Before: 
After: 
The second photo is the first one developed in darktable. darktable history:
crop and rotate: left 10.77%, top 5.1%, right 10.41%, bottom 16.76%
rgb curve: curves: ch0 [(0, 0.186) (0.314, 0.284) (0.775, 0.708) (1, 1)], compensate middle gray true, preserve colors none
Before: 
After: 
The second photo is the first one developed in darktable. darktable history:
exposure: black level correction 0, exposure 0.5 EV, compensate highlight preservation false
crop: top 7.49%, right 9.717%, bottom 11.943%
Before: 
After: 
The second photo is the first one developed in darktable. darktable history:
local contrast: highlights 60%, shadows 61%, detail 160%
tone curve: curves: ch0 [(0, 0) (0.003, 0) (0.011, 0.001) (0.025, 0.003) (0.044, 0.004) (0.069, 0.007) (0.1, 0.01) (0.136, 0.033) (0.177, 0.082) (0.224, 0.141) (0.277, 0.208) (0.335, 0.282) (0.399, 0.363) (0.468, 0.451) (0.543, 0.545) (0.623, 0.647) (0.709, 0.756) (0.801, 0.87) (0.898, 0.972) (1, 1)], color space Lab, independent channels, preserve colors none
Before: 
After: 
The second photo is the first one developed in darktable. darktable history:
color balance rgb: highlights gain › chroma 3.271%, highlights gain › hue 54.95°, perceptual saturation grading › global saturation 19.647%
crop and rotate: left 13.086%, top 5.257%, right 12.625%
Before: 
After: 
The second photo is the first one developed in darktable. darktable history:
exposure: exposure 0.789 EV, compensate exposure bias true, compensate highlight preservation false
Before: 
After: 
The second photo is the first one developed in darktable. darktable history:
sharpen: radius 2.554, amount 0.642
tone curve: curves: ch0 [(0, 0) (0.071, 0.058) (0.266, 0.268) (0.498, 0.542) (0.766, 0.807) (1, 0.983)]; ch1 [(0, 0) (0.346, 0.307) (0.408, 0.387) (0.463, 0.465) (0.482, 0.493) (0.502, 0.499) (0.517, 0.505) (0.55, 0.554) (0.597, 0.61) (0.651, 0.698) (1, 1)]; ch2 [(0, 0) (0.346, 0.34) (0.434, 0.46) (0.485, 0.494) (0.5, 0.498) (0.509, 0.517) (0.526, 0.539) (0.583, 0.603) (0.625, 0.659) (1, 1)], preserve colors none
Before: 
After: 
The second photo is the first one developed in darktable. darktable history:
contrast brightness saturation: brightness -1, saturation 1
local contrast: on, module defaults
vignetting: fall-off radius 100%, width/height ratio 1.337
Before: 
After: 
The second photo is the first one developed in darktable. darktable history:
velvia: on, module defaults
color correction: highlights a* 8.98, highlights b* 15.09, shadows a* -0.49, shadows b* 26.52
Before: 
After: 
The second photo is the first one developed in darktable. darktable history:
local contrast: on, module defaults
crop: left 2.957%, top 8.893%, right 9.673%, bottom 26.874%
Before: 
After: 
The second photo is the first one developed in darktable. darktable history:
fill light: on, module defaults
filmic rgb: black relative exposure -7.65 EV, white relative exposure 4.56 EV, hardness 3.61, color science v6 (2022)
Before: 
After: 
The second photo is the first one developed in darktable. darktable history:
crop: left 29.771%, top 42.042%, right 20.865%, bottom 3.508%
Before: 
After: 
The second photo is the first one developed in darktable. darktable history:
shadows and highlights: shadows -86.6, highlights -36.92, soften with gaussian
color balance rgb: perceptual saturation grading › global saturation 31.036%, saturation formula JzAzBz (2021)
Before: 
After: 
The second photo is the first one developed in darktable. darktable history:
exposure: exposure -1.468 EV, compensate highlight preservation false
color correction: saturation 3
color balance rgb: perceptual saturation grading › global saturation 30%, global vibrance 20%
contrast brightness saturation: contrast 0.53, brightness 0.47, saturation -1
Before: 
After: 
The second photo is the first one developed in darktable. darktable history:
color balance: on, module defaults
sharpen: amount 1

::::::::

_REQUIRED WORK_
Present all of the material above as a numbered list, one line per item, and leave out any blank lines.

_ANSWER_
1. Before: 
2. After: 
3. The second photo is the first one developed in darktable. darktable history:
4. crop and rotate: left 10.77%, top 5.1%, right 10.41%, bottom 16.76%
5. rgb curve: curves: ch0 [(0, 0.186) (0.314, 0.284) (0.775, 0.708) (1, 1)], compensate middle gray true, preserve colors none
6. Before: 
7. After: 
8. The second photo is the first one developed in darktable. darktable history:
9. exposure: black level correction 0, exposure 0.5 EV, compensate highlight preservation false
10. crop: top 7.49%, right 9.717%, bottom 11.943%
11. Before: 
12. After: 
13. The second photo is the first one developed in darktable. darktable history:
14. local contrast: highlights 60%, shadows 61%, detail 160%
15. tone curve: curves: ch0 [(0, 0) (0.003, 0) (0.011, 0.001) (0.025, 0.003) (0.044, 0.004) (0.069, 0.007) (0.1, 0.01) (0.136, 0.033) (0.177, 0.082) (0.224, 0.141) (0.277, 0.208) (0.335, 0.282) (0.399, 0.363) (0.468, 0.451) (0.543, 0.545) (0.623, 0.647) (0.709, 0.756) (0.801, 0.87) (0.898, 0.972) (1, 1)], color space Lab, independent channels, preserve colors none
16. Before: 
17. After: 
18. The second photo is the first one developed in darktable. darktable history:
19. color balance rgb: highlights gain › chroma 3.271%, highlights gain › hue 54.95°, perceptual saturation grading › global saturation 19.647%
20. crop and rotate: left 13.086%, top 5.257%, right 12.625%
21. Before: 
22. After: 
23. The second photo is the first one developed in darktable. darktable history:
24. exposure: exposure 0.789 EV, compensate exposure bias true, compensate highlight preservation false
25. Before: 
26. After: 
27. The second photo is the first one developed in darktable. darktable history:
28. sharpen: radius 2.554, amount 0.642
29. tone curve: curves: ch0 [(0, 0) (0.071, 0.058) (0.266, 0.268) (0.498, 0.542) (0.766, 0.807) (1, 0.983)]; ch1 [(0, 0) (0.346, 0.307) (0.408, 0.387) (0.463, 0.465) (0.482, 0.493) (0.502, 0.499) (0.517, 0.505) (0.55, 0.554) (0.597, 0.61) (0.651, 0.698) (1, 1)]; ch2 [(0, 0) (0.346, 0.34) (0.434, 0.46) (0.485, 0.494) (0.5, 0.498) (0.509, 0.517) (0.526, 0.539) (0.583, 0.603) (0.625, 0.659) (1, 1)], preserve colors none
30. Before: 
31. After: 
32. The second photo is the first one developed in darktable. darktable history:
33. contrast brightness saturation: brightness -1, saturation 1
34. local contrast: on, module defaults
35. vignetting: fall-off radius 100%, width/height ratio 1.337
36. Before: 
37. After: 
38. The second photo is the first one developed in darktable. darktable history:
39. velvia: on, module defaults
40. color correction: highlights a* 8.98, highlights b* 15.09, shadows a* -0.49, shadows b* 26.52
41. Before: 
42. After: 
43. The second photo is the first one developed in darktable. darktable history:
44. local contrast: on, module defaults
45. crop: left 2.957%, top 8.893%, right 9.673%, bottom 26.874%
46. Before: 
47. After: 
48. The second photo is the first one developed in darktable. darktable history:
49. fill light: on, module defaults
50. filmic rgb: black relative exposure -7.65 EV, white relative exposure 4.56 EV, hardness 3.61, color science v6 (2022)
51. Before: 
52. After: 
53. The second photo is the first one developed in darktable. darktable history:
54. crop: left 29.771%, top 42.042%, right 20.865%, bottom 3.508%
55. Before: 
56. After: 
57. The second photo is the first one developed in darktable. darktable history:
58. shadows and highlights: shadows -86.6, highlights -36.92, soften with gaussian
59. color balance rgb: perceptual saturation grading › global saturation 31.036%, saturation formula JzAzBz (2021)
60. Before: 
61. After: 
62. The second photo is the first one developed in darktable. darktable history:
63. exposure: exposure -1.468 EV, compensate highlight preservation false
64. color correction: saturation 3
65. color balance rgb: perceptual saturation grading › global saturation 30%, global vibrance 20%
66. contrast brightness saturation: contrast 0.53, brightness 0.47, saturation -1
67. Before: 
68. After: 
69. The second photo is the first one developed in darktable. darktable history:
70. color balance: on, module defaults
71. sharpen: amount 1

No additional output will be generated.